Paúl miró aquellos dos ojos azules, suplicándole. Había conocido a hombres que se volvieron locos de un día para otro. Tipos importantes que un día se habían despertado gritando una noche, creyendo que un tiburón los devoraba por las piernas y habían golpeado a su mujer hasta estar a punto de matarla. —No volverás allí —respondió Paúl—. Tienes mi palabra de que no lo harás.

Ritter respiró aliviado. Por primera vez en toda la noche, su preciosa sonrisa iluminó la estancia. —Gracias... Paúl. Sabía que podría contar contigo... Gracias.

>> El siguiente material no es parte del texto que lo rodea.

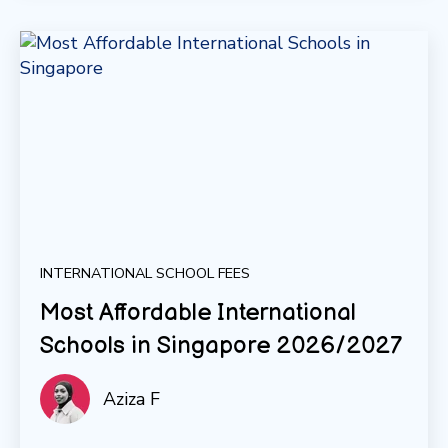
INTERNATIONAL SCHOOL FEES
Most Affordable International
Schools in Singapore 2026/2027
Aziza F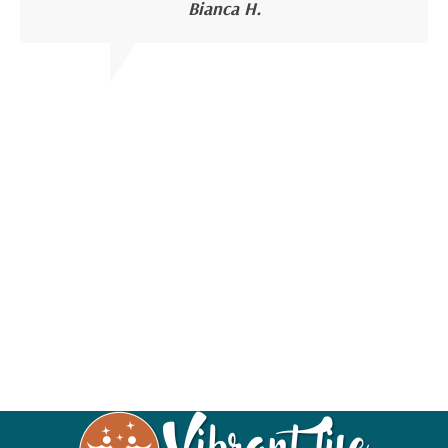
Bianca H.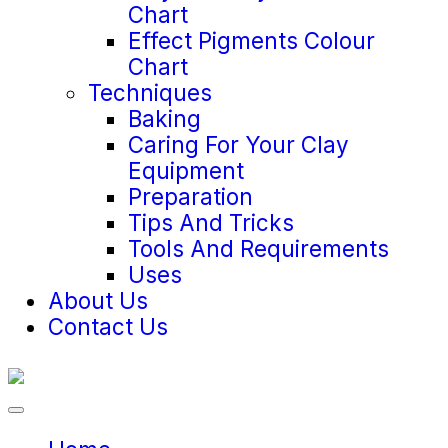
Chart
Effect Pigments Colour
Chart
Techniques
Baking
Caring For Your Clay
Equipment
Preparation
Tips And Tricks
Tools And Requirements
Uses
About Us
Contact Us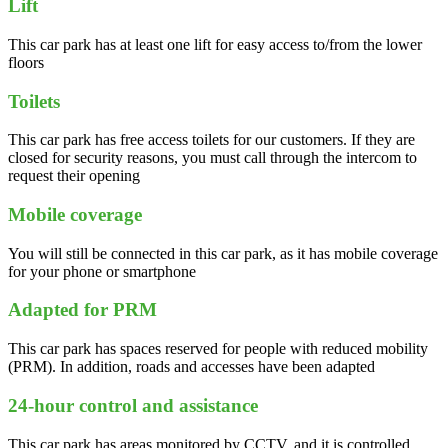
Lift
This car park has at least one lift for easy access to/from the lower
floors
Toilets
This car park has free access toilets for our customers. If they are
closed for security reasons, you must call through the intercom to
request their opening
Mobile coverage
You will still be connected in this car park, as it has mobile coverage
for your phone or smartphone
Adapted for PRM
This car park has spaces reserved for people with reduced mobility
(PRM). In addition, roads and accesses have been adapted
24-hour control and assistance
This car park has areas monitored by CCTV, and it is controlled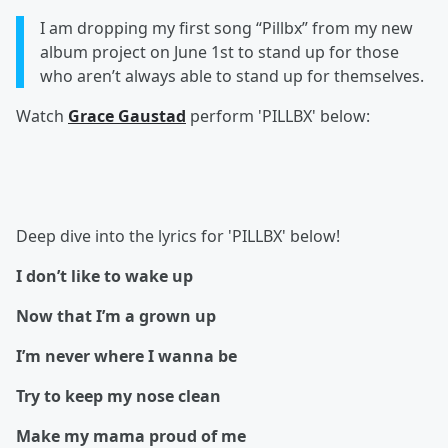
I am dropping my first song “Pillbx” from my new
album project on June 1st to stand up for those
who aren’t always able to stand up for themselves.
Watch
Grace Gaustad
perform 'PILLBX' below:
Deep dive into the lyrics for 'PILLBX' below!
I don’t like to wake up
Now that I’m a grown up
I’m never where I wanna be
Try to keep my nose clean
Make my mama proud of me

—Apoyó su cabeza en la almohada y entrelazó los dedos de las manos sobre el vientre—. Ahora escucha... debes oír la historia. Nunca en sesenta años la he contado. Nunca ha salido de mis labios... pero tú debes saberla... o llegado el momento dudarás. Y eso no debe ocurrir. —Paúl estuvo a punto de preguntar, pero Ritter apenas dejó espacio entre aquella frase y la siguiente—. Se llamaba Frederick Manstein. Hace muchos años de esto... Hace mucho mucho tiempo. —Un relámpago latigó la tierra a muy poca distancia del hospital. Paúl tomó asiento a los pies de Ritter y pensó que igual era el momento de encender aquel maldito habano.